▶ _INFORMATION SHOWN_:
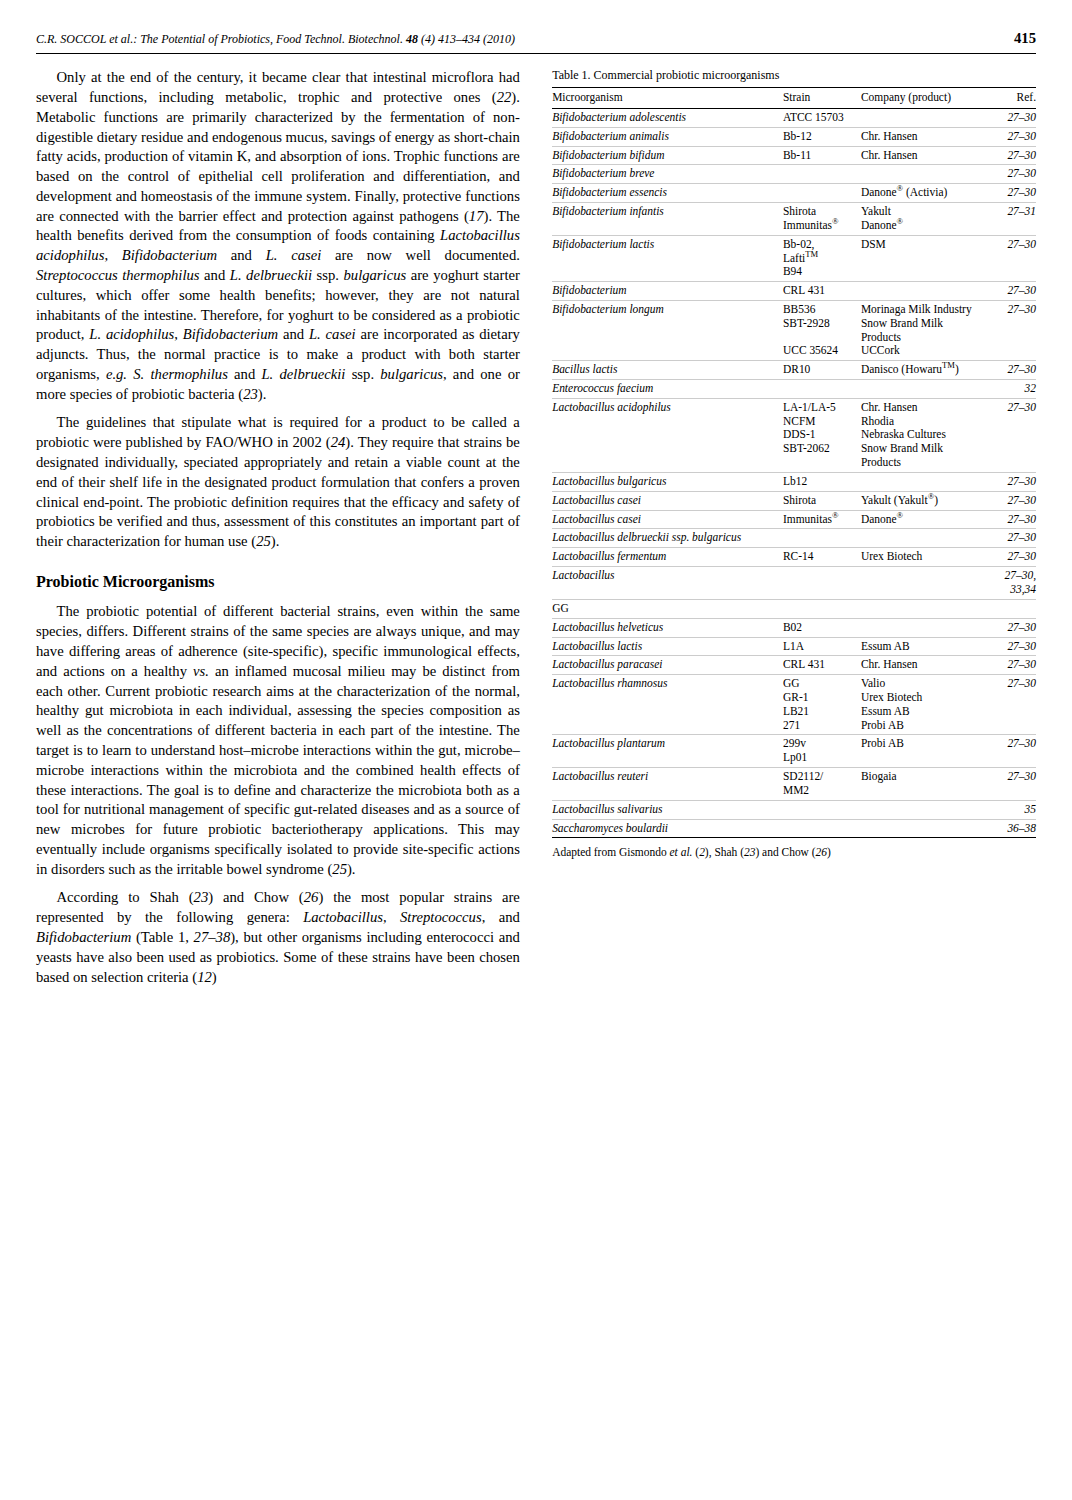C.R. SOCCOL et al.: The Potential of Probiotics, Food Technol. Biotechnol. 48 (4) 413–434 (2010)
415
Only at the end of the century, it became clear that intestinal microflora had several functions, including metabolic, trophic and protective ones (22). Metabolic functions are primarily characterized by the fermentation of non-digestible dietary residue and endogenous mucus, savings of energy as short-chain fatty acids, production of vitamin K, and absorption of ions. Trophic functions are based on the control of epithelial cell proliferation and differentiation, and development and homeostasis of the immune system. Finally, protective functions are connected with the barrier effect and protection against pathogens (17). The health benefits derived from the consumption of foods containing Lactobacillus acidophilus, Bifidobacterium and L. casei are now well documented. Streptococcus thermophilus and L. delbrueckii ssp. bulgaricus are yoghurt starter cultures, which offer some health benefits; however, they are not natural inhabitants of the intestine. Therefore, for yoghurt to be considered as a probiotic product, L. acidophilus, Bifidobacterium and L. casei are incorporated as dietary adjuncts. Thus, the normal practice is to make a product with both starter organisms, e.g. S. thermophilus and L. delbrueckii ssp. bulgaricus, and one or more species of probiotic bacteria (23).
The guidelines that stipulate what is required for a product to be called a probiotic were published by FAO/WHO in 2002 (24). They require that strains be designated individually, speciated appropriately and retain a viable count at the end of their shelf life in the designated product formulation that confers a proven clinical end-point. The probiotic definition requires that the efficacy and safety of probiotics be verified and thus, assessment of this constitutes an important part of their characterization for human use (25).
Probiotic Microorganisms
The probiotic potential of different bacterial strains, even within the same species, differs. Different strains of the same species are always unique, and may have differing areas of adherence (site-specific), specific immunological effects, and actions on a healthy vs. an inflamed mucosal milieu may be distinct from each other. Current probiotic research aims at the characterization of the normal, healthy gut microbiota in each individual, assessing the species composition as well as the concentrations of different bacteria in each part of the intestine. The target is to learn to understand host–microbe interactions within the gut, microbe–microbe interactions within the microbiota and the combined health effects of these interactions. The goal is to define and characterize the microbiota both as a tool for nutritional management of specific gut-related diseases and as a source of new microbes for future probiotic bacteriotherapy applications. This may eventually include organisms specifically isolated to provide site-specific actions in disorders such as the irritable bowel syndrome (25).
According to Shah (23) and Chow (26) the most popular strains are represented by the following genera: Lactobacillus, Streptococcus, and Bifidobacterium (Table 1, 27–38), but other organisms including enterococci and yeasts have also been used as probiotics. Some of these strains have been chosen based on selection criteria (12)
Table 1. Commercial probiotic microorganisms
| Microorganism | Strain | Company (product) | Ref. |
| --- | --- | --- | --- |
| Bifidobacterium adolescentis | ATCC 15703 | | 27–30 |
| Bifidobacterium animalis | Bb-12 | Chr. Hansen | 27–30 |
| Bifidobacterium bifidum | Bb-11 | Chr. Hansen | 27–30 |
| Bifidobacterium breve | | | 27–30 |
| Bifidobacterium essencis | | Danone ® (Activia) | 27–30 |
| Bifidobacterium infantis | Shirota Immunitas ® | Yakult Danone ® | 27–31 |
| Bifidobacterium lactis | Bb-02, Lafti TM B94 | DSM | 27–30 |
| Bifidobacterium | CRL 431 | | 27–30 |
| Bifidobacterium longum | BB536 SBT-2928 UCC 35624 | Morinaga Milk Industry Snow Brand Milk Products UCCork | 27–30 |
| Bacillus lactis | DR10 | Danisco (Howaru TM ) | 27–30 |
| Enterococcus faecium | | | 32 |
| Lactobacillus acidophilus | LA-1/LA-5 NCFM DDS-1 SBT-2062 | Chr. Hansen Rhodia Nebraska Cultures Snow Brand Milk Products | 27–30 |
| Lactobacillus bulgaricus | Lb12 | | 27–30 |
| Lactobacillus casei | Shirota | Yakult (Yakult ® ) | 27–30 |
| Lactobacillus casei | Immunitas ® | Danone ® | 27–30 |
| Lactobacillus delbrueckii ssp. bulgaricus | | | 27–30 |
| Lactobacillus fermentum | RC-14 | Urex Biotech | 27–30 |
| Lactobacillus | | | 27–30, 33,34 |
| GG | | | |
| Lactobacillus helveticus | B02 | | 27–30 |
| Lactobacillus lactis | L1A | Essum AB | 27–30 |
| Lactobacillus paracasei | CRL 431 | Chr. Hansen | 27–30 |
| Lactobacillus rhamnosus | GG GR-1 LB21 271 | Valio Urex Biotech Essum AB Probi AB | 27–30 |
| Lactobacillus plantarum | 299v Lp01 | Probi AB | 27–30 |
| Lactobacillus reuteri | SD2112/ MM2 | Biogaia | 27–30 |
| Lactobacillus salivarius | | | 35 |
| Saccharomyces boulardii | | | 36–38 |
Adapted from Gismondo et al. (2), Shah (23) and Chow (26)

▶ _WHAT THE TASK REQUIRES_: From the line that has "(Activia) | 27–30 |" through the line that has "431 | Chr. Hansen | 27–30 |", copy every line exactly as it appears above, and leave out all others.

▶ _COMPLETED EXERCISE_:
| Bifidobacterium essencis | | Danone ® (Activia) | 27–30 |
| Bifidobacterium infantis | Shirota Immunitas ® | Yakult Danone ® | 27–31 |
| Bifidobacterium lactis | Bb-02, Lafti TM B94 | DSM | 27–30 |
| Bifidobacterium | CRL 431 | | 27–30 |
| Bifidobacterium longum | BB536 SBT-2928 UCC 35624 | Morinaga Milk Industry Snow Brand Milk Products UCCork | 27–30 |
| Bacillus lactis | DR10 | Danisco (Howaru TM ) | 27–30 |
| Enterococcus faecium | | | 32 |
| Lactobacillus acidophilus | LA-1/LA-5 NCFM DDS-1 SBT-2062 | Chr. Hansen Rhodia Nebraska Cultures Snow Brand Milk Products | 27–30 |
| Lactobacillus bulgaricus | Lb12 | | 27–30 |
| Lactobacillus casei | Shirota | Yakult (Yakult ® ) | 27–30 |
| Lactobacillus casei | Immunitas ® | Danone ® | 27–30 |
| Lactobacillus delbrueckii ssp. bulgaricus | | | 27–30 |
| Lactobacillus fermentum | RC-14 | Urex Biotech | 27–30 |
| Lactobacillus | | | 27–30, 33,34 |
| GG | | | |
| Lactobacillus helveticus | B02 | | 27–30 |
| Lactobacillus lactis | L1A | Essum AB | 27–30 |
| Lactobacillus paracasei | CRL 431 | Chr. Hansen | 27–30 |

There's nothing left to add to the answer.